Richardson’s ban as a political candidate has also increased. The Court in First Instance imposed a ban of three years and on appeal the prosecution demanded 3.5 years, but the judges went beyond that and made it five years.
The court’s order to pay more than $666,000 into the crime fund stems from Richardson’s role as shareholder of Actis, a company that was awarded the contract for implementing St. Maarten’s new telephone numbering plan. Another part of this ruling has to do with bribes Richardson pocketed as the chairman of the permanent parliamentary committee for Tourism, Economic Affairs, Transportation and Telecommunication in exchange for pushing a contract for a dredging company.
The court of appeal states in its January 24-ruling that Richardson was “guilty of accepting bribes as a member of parliament over a long period of almost six years. He has caused serious reputational damage to the prestige of the office purely for his own gain.”
The Court of Appeal agreed with the solicitor-general that it is particularly bad that Richardson had asked a businessman for a bribe on his own initiative. “This businessman therefore felt forced for years to pay large sums of money to obtain or retain a fair seat at the table.”
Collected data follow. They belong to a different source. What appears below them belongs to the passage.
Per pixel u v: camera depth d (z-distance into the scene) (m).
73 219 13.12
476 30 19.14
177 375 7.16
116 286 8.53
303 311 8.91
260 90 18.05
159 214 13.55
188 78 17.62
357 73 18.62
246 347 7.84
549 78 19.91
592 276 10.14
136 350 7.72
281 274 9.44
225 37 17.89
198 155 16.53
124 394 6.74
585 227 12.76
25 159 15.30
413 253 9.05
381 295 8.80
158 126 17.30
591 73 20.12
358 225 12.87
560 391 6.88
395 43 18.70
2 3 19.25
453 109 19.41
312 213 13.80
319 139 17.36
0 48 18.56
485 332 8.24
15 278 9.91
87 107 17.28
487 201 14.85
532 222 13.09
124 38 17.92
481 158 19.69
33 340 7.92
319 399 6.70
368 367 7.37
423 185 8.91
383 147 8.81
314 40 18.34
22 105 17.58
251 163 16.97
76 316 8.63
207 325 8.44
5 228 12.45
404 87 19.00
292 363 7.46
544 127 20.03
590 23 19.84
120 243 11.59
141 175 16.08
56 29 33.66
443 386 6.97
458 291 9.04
The ruling adds that Richardson has abused his parliamentary influence and that he enriched himself by accepting dividend payments “while he was directly partially assigned the supervision of that dividend-paying company.”
Read on…
Another one bites the dust
By Hilbert Haar
That politics and shenanigans go hand in hand is a public secret in St. Maarten but for a long time it looked like bent politicians could literally get away with anything. Those days are gone and that is something to be thankful for.
I don’t wish a prison sentence of 19 months or five years on anybody but, as former chief Prosecutor Taco Stein liked to say: “If you did the crime you do the time.”
I still think that the judicial process is fair, but I also know that not everybody shares this opinion. Take Frans Richardson for instance. How to describe this man? Everyone knows of his long time presence in local politics, from the long forgotten Island Council (as a member of the National Alliance) to the parliament, most recently as the founder and representative of the United St. Maarten party.
The Court in First Instance sentenced Richardson to 12 months of imprisonment and a ban from being a political candidate for three years. Richardson appealed the verdict which is, of course, his good right.
But when you appeal a court ruling you have to be careful what you wish for. I mean: what was Richardson thinking when he decided to go on appeal? That the higher court would hand him a lower verdict or even an acquittal? The former MP must have known damn well why he had gotten into hot water with the justice system to begin with.
But no. Maybe Richardson thought that his status as a former parliamentarian would save him, or that all three judges in the appeal court would have such an off-day that they would acquit him.
Bad idea. The court of appeal imposed a higher sentence: not twelve months behind bars but twenty giving him one month discount on that total. Not three years out of politics but five years.
Could things get any worse? I don’t think so, but of course, the appeals-ruling is not necessarily the end of the road for Richardson. He could go in cassation at the Supreme Court in The Hague but I doubt very much if such a move is going to get him out of trouble.
The only thing such a move would achieve is a postponement of his imprisonment and if that’s all he wants I would say: be my guest.
In the meantime, a second politician, Theo Heyliger, has reported to the Pointe Blanche prison to serve his 5-year sentence. So, with Richardson in the proverbial waiting room it is fair to say that another one has bitten the dust.
Heyliger and Richardson – two people who founded a political party and ended up behind bars (or are going to get there). Is this a coincidence? No.
Why not?
Because, as the cases of Heyliger and Richardson prove: power corrupts and people in power seldom have enough.
To add insult to injury it seems that politicians also have a warped sense of reality. I once asked the unforgettable former MP Louie Laveist why he kept appealing court verdicts, pointing out that each appeal (up to the Supreme Court) resulted in another newspaper story.
“But Mr. Haar,” Laveist said. “I am innocent.”
The sad thing is: I am sure that on this occasion Mr. Laveist was convinced that he was speaking the truth. Unfortunately, it was his truth and it had not much to do with reality.